This is the mail archive of the
mailing list for the glibc project.
RE: bzero/bcopy/bcmp/mempcpy (was: Improve strncpy performance further)
- From: "Wilco Dijkstra" <wdijkstr at arm dot com>
- To: 'Ondřej Bílka' <neleai at seznam dot cz>
- Cc: "'Roland McGrath'" <roland at hack dot frob dot com>, <libc-alpha at sourceware dot org>
- Date: Wed, 4 Feb 2015 16:30:43 -0000
- Subject: RE: bzero/bcopy/bcmp/mempcpy (was: Improve strncpy performance further)
- Authentication-results: sourceware.org; auth=none
- References: <001801d02b72$6ce0c3c0$46a24b40$ at com> <20150108185812 dot 285782C3BF6 at topped-with-meat dot com> <001901d02c0d$43cf9920$cb6ecb60$ at com> <20150109191632 dot 694692C3C1F at topped-with-meat dot com> <001a01d02dc9$bd6f0370$384d0a50$ at com> <20150113191449 dot AD91B2C39DC at topped-with-meat dot com> <001e01d03003$f67b8670$e3729350$ at com> <20150114193244 dot 44C022C39DB at topped-with-meat dot com> <002101d030da$c05f76f0$411e64d0$ at com> <20150131203619 dot GA13121 at domone dot leoexpresswifi dot com>
> Ondřej Bílka wrote:
> On Thu, Jan 15, 2015 at 03:48:47PM -0000, Wilco Dijkstra wrote:
> > Roland McGrath wrote:
> > > Wilco Dijkstra wrote:
> > > > We need something like this in string.h so we always optimize all calls to
> > > > standard optimized functions, irrespectively of the compiler and options used:
> > >
> > > We would need that if we wanted to do that. But these entrypoints are all
> > > old and deprecated. They are only for the benefit of old code. Any code
> > > so old that it hasn't been touched since there were actually systems to
> > > build it on that don't have the C89 standard functions surely has worse
> > > performance issues than this. Making the deprecated functions optimal only
> > > encourages people to keep using them.

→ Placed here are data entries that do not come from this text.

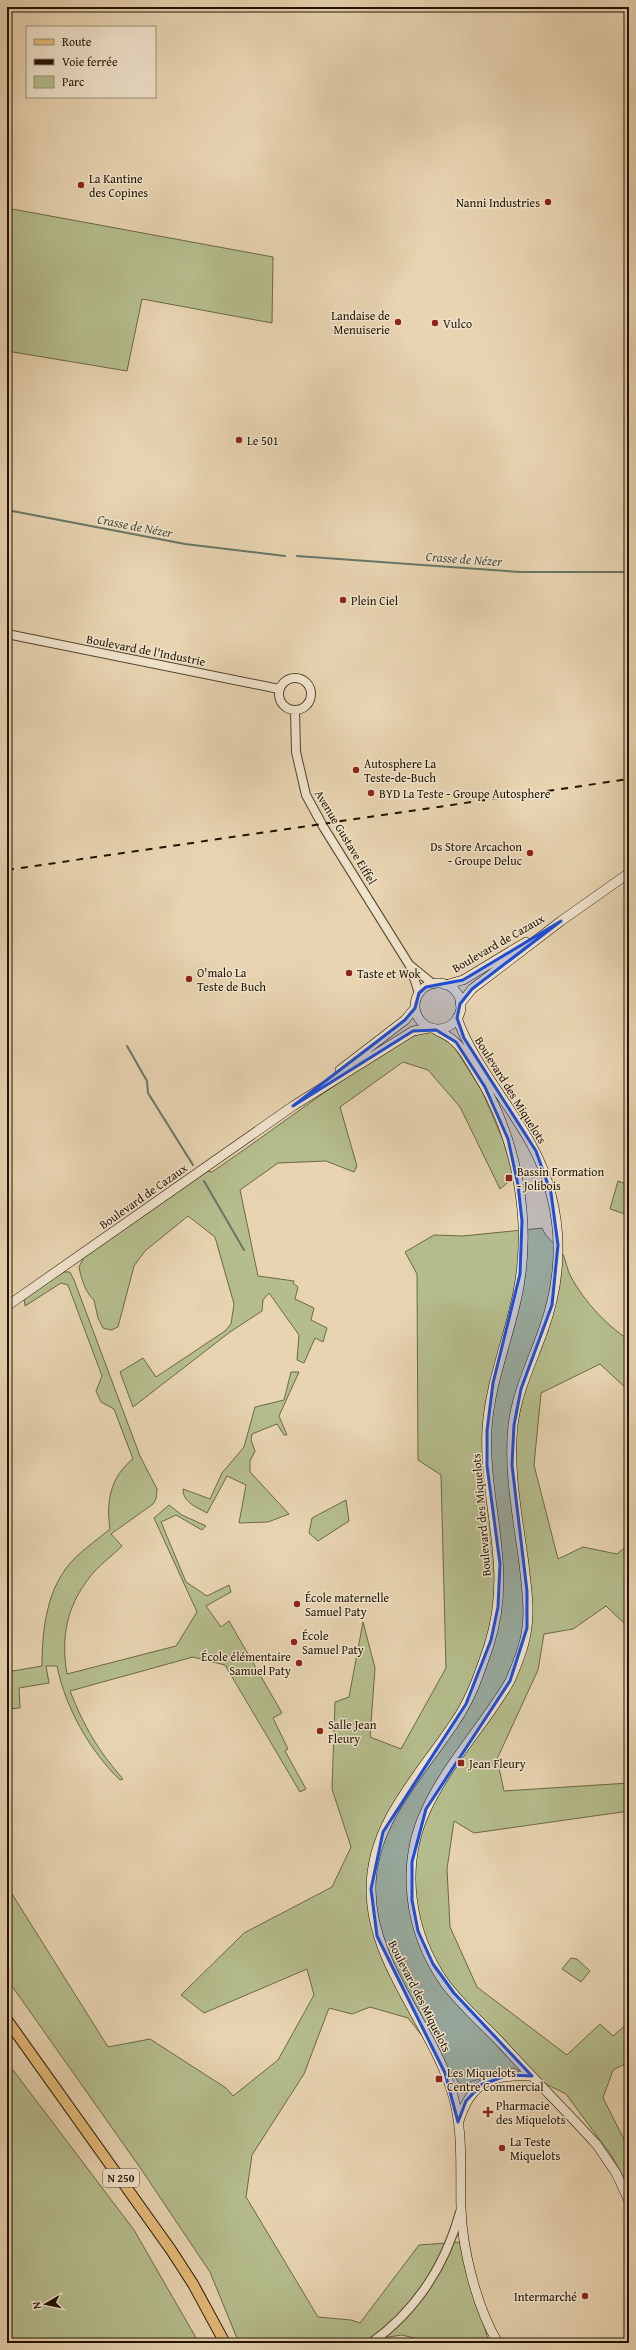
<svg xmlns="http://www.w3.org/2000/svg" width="636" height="2350" font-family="'Gentium Book Plus',serif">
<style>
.green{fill:#b5bd8c;stroke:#6b6846}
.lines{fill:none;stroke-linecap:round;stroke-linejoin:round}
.stream{stroke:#687666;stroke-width:2}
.tertiary-casing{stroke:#53432c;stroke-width:10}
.secondary-casing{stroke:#211300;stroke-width:10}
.primary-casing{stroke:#211300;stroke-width:12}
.tertiary{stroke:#f0e3cc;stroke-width:8}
.secondary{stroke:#f0e3cc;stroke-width:9}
.primary{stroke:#e4ba78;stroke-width:10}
.rail{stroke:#211300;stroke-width:2;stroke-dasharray:7 7;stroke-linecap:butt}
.marked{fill:#1d4ed8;fill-opacity:0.2;stroke:#1d4ed8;stroke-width:3;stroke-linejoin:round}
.poi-dot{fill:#8f2418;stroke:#f0e3cc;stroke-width:1.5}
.labels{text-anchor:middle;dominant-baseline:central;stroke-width:3;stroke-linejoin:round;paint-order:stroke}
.shield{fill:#f0e3cc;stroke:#5f513d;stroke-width:1}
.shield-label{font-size:11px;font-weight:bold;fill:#211300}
.poi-label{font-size:12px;fill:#211300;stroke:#f0e3cc;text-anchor:start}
.street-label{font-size:12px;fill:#211300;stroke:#f0e3cc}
.water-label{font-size:13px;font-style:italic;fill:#4a4d3c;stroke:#f0e3cc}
</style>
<rect width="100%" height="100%" fill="#e8d4b1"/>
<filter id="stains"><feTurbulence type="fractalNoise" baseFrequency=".005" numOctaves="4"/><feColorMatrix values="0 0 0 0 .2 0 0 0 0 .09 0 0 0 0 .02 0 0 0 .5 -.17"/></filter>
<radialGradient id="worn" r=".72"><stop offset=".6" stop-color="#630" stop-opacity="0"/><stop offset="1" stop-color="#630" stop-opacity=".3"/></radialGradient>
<!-- green -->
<path class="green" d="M 7,208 L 273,257 L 272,323 L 142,299 L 127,371 L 7,351 Z
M 432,1032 L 453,1045 L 482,1091 L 503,1140 L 514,1177 L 500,1189 L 460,1107 L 428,1070 L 403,1062 L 340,1107 L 357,1166 L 354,1172 L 326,1161 L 278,1163 L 240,1190 L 258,1276 L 294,1281 L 293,1283 L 298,1287 L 295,1299 L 314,1308 L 311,1320 L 327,1328 L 323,1342 L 315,1338 L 304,1363 L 297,1360 L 299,1335 L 269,1293 L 263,1300 L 262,1311 L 230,1332 L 133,1407 L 120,1372 L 143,1358 L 156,1377 L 225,1331 L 231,1324 L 234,1304 L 215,1237 L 188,1216 L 145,1251 L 134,1266 L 118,1327 L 111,1330 L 103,1328 L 98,1318 L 94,1300 C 85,1292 81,1278 79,1267 L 84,1257 L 206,1171 L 212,1172 C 262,1138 309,1102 359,1069 C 381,1055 405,1034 432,1032 Z
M 618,1181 L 629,1185 L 629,1202 L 625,1214 L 610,1209 Z
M 542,1228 C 546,1239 557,1244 563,1254 C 566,1261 567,1270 571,1277 C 584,1301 606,1325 629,1340 L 629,1391 L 600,1364 L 541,1393 L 534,1465 L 558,1559 L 583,1547 L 617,1554 L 629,1544 L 629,1628 L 606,1606 L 573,1629 L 544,1634 L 538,1670 L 497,1759 L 504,1791 L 629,1783 L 629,1811 L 474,1833 L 454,1821 L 447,1869 L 450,1927 L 477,1987 L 567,2055 L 600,2024 L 613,2036 L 629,2022 L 629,2062 L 613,2070 L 603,2098 L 629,2149 L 629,2187 L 611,2155 L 566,2094 L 513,2068 L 461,2085 L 408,2018 L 370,2007 L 352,2014 L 329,2008 L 304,2074 L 252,2155 L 246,2197 L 318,2317 L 351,2320 L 360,2323 L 419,2245 L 461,2242 L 489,2343 L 435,2343 L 402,2335 L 347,2343 L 239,2343 L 210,2272 L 141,2169 L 7,1979 L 7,1886 L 108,2047 L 150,2039 L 226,2088 L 233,2096 L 278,2060 L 314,1995 L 307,1969 L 204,2013 L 181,1995 L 244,1933 L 332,1887 L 351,1847 L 332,1789 L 335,1702 L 349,1697 L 363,1622 L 375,1668 L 370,1737 L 401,1749 L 446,1668 L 441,1475 L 418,1460 L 417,1274 L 405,1252 L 434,1235 L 463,1236 Z
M 63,1272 L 70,1272 L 74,1280 L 140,1456 L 157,1489 L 156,1499 L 153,1504 L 111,1534 L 122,1546 C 111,1557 98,1566 89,1578 C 66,1608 61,1638 67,1674 L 176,1646 L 197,1612 L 154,1518 L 169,1505 L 182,1515 L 206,1526 L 202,1530 L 176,1515 L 161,1522 L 186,1582 L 207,1596 L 229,1585 L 231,1592 L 206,1606 L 221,1627 L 229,1621 L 282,1713 L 273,1718 L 288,1749 L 285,1751 L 306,1789 L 300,1792 L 225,1665 L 193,1657 L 70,1691 C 85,1728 97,1749 123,1779 L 120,1780 C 90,1751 65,1707 57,1666 L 46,1666 L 49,1683 L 19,1688 L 20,1708 L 7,1709 L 7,1672 L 42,1666 C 42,1629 47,1586 74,1559 C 85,1548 98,1539 110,1529 C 106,1502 110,1477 133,1459 L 114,1409 L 101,1402 L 96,1391 L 102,1376 L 68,1285 L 61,1283 L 25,1306 L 24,1299 Z
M 291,1372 L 299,1372 L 279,1416 L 287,1435 L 284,1435 L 277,1424 L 252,1434 L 251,1440 L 255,1451 L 250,1461 L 250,1472 L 289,1514 L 268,1522 L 239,1523 L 246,1485 L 227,1476 L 207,1513 C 197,1507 183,1503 183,1489 L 210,1499 L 222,1473 L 244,1447 L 255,1407 L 284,1400 Z
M 346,1500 L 349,1521 L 318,1541 L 309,1533 L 312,1518 Z
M 571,1958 L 577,1959 L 590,1971 L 581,1982 L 562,1969 Z
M 13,2070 L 134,2230 L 199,2343 L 7,2343 L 7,2071 Z"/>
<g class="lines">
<!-- stream -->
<path class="stream" d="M 7,510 L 185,544 L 285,556
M 297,556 L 520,572 L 629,572
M 127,1046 L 147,1081 L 148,1093 L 193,1165
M 204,1181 L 244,1250"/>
<!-- tertiary casing -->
<g class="tertiary-casing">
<path id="tertiary" d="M 7,634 L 279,689
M279 694a16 16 0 1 1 32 0a16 16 0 1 1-32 0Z
M 295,710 L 296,752 L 306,795 L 324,828 L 410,966 L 419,993
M 411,966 L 433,984
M 371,2343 C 417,2310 445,2266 460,2212"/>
</g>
<!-- secondary casing -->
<g class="secondary-casing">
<path id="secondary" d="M415 1006a23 23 0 1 1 46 0a23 23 0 1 1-46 0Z
M 445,985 L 463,980 L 526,942
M 460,1004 L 472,989 L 561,921 L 629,873
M 457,1018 C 480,1081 535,1127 551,1194 C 563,1240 559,1287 543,1331 C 532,1362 517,1392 513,1425 C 508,1471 518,1518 524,1564 C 526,1585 530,1606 527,1627 C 525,1646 517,1664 510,1681 C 485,1724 447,1764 426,1810 C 400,1866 409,1931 444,1982 C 460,2004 483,2024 502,2044 C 533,2078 566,2111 597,2145 L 616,2173 L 629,2201
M 436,1030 C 442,1033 449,1036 454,1041 C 464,1049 471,1064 478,1075 C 517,1138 532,1219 518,1292 C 509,1338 490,1382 487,1429 C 483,1505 514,1567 489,1645 C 480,1672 471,1699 455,1722 C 421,1774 371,1822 371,1889 C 371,1963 429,2021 451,2089 C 464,2127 460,2169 461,2208 C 462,2249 477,2308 498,2343
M 340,1070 L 405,1020 L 415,1008
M 7,1306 L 293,1106 L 413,1031 L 429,1028
M 459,2121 C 471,2081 493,2074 532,2076"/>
</g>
<!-- primary casing -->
<g class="primary-casing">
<path id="primary" d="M 7,2020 L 171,2250 L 193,2284 L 225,2343"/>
</g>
<!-- tertiary -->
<use href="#tertiary" class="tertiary"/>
<!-- secondary -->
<use href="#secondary" class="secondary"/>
<!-- primary -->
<use href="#primary" class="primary"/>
<!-- rail -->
<path class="rail" d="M 7,870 L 629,779"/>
</g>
<!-- marked area -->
<path class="marked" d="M 561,921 L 472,989 L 460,1004 L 457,1018 L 464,1038 L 536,1151 L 551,1193 L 558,1245 L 552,1305 L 521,1389 L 514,1425 L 512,1465 L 527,1591 L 527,1628 L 510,1681 L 426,1809 L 412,1862 L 412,1900 L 418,1931 L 433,1964 L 454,1993 L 532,2076 L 508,2075 L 481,2085 L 466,2101 L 458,2122 L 445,2073 L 377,1936 L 371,1889 L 383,1832 L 466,1704 L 491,1640 L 498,1607 L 500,1564 L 487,1466 L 487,1431 L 493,1383 L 520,1274 L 522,1221 L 518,1185 L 508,1139 L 485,1087 L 456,1042 L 436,1030 L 413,1031 L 293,1106 L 405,1020 L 415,1008 L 419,993 L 426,987 L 463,980 Z"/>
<!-- markers -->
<g class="poi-dot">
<circle cx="81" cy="185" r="4"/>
<circle cx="548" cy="202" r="4"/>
<circle cx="398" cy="322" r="4"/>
<circle cx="435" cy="323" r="4"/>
<circle cx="239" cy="440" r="4"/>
<circle cx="343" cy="600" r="4"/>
<circle cx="356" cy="770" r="4"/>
<circle cx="371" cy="793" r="4"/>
<circle cx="530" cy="853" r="4"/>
<circle cx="349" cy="973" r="4"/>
<circle cx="189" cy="979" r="4"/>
<rect x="505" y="1174" width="8" height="8" rx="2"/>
<circle cx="297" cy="1604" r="4"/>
<circle cx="294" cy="1642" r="4"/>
<circle cx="299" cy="1663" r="4"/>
<circle cx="320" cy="1731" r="4"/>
<rect x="457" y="1759" width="8" height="8" rx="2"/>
<rect x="435" y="2075" width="8" height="8" rx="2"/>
<path d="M486 2106h4v4h4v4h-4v4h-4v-4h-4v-4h4z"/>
<circle cx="502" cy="2148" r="4"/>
<circle cx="585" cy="2296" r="4"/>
</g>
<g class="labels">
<!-- shield labels -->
<rect class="shield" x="103" y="2169" width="36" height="18" rx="3"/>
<g class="shield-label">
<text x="121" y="2178">N 250</text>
</g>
<!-- poi labels -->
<g class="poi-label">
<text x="89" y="178">La Kantine<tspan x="89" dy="14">des Copines</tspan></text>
<text x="540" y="202" text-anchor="end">Nanni Industries</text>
<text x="390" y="315" text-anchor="end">Landaise de<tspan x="390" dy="14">Menuiserie</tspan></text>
<text x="443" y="323">Vulco</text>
<text x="247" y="440">Le 501</text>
<text x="351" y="600">Plein Ciel</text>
<text x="364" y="763">Autosphere La<tspan x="364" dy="14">Teste-de-Buch</tspan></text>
<text x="379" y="793">BYD La Teste - Groupe Autosphere</text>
<text x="522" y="846" text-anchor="end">Ds Store Arcachon<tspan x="522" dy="14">- Groupe Deluc</tspan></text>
<text x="197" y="972">O'malo La<tspan x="197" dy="14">Teste de Buch</tspan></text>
<text x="357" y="973">Taste et Wok</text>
<text x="517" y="1171">Bassin Formation<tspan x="517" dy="14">- Jolibois</tspan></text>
<text x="305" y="1597">École maternelle<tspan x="305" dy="14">Samuel Paty</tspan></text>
<text x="302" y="1635">École<tspan x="302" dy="14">Samuel Paty</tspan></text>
<text x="291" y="1656" text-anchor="end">École élémentaire<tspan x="291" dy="14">Samuel Paty</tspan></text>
<text x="328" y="1724">Salle Jean<tspan x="328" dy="14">Fleury</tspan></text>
<text x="469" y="1763">Jean Fleury</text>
<text x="447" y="2072">Les Miquelots<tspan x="447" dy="14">Centre Commercial</tspan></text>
<text x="496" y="2105">Pharmacie<tspan x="496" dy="14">des Miquelots</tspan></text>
<text x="510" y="2141">La Teste<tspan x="510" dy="14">Miquelots</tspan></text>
<text x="577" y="2296" text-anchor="end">Intermarché</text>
</g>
<!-- street labels -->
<g class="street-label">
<text transform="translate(146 650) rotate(11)">Boulevard de l'Industrie</text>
<text transform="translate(346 837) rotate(59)">Avenue Gustave Eiffel</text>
<text transform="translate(498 943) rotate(-30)">Boulevard de Cazaux</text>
<text transform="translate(511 1090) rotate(58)">Boulevard des Miquelots</text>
<text transform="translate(143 1196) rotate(-35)">Boulevard de Cazaux</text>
<text transform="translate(481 1515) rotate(-95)">Boulevard des Miquelots</text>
<text transform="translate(420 1996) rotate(63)">Boulevard des Miquelots</text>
</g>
<!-- water labels -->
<g class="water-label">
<text transform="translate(135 526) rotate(11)">Crasse de Nézer</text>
<text transform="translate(464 559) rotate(4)">Crasse de Nézer</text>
</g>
</g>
<!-- margin -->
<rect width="636" height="2350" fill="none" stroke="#e8d4b1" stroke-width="24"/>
<rect x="8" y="8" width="620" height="2334" fill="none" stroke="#211300" stroke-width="2"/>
<rect x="12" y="12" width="612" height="2326" fill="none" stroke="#211300"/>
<!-- legend -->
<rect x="26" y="26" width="130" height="72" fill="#f0e3cc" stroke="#9d907a"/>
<rect x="34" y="39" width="20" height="6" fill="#e4ba78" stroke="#9d907a"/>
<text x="62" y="46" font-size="12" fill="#211300">Route</text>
<rect x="34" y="59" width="20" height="6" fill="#211300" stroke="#9d907a"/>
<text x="62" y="66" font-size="12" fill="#211300">Voie ferrée</text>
<rect x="34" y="76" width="20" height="12" fill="#b5bd8c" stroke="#9d907a"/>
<text x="62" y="86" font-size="12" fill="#211300">Parc</text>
<!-- north arrow -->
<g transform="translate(46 2304) rotate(261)" stroke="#f0e3cc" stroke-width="3" paint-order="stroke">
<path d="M0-3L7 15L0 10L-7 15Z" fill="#211300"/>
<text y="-6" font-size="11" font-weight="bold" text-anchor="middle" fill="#211300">N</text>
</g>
<rect width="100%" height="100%" filter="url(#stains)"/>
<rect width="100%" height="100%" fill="url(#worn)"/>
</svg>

> > Agreed, however they appear to be used in a lot of code, including benchmarks.
> > For example a quick grep shows there are a large number of occurrences of
> > bzero and bcopy in SPEC2006.
> Also gcc could optimize memset to __bzero, I will probably write patch
> for x64 to save few cycles. There is omplication that gcc could use
> memset return value so we need to check if its dead or create new
That is certainly a good idea - I added _memclr to armcc a long time ago as 99% of
uses of memset set it to zero and don't use the return value (and the cost of
save/restore the return value inside memcpy/memset is higher than just recomputing
it on most targets).
However this means we need to first make sure all targets have a decent __bzero
implementation as otherwise you penalize everybody with an extra veneer to memset...
> > > > Now the only remaining one to deal with is mempcpy - I'd like something like
> > > > this in string/strings2.h:
> > >
> > > Why? It's trivial enough for each memcpy implementation to implement
> > > mempcpy too, and for many implementations rolling it in might save an
> > > instruction or two over the generic addition. It doesn't seem worth
> > > the complexity to bother with anything in the header files.
> > Back to mempcpy, not only is inlining mempcpy simple and a good idea, it is
> > also the most efficient implementation. If you create a separate optimized
> > implementation of mempcpy, it requires 1-2 extra instructions and increases
> > pressure on caches and branch predictors. Another approach would be to set
> That was previously mentioned in parent thread. With separate mempcpy
> you will likely pay additional 100 cycle penalty as mempcy is not called
> > the return value at the start of memcpy so that mempcpy can jump past it.
> > This means 1 extra instruction in every memcpy invocation plus an extra
> > branch for mempcpy.
> That is false. You need to copy starting memcpy fragment until you set
> return value and then jump which gives no overhead to memcpy.
That's not how memcpy implementations work. You never set the return value
explicitly, you either don't change the destination register (which on most ABIs
also is the return value) or save/restore it on targets with few registers.
Additionally for small/medium copies you use the destination (and return value)
unchanged, so to support a different return value you need an extra instruction
to make a copy of the destination ...
> That could be problematic on some architectures as you need to do it
> without spilling extra register.
... which could also mean an extra spill/restore in the small/medium copy cases.
So I don't think merging mempcpy and memcpy is a good idea on any target.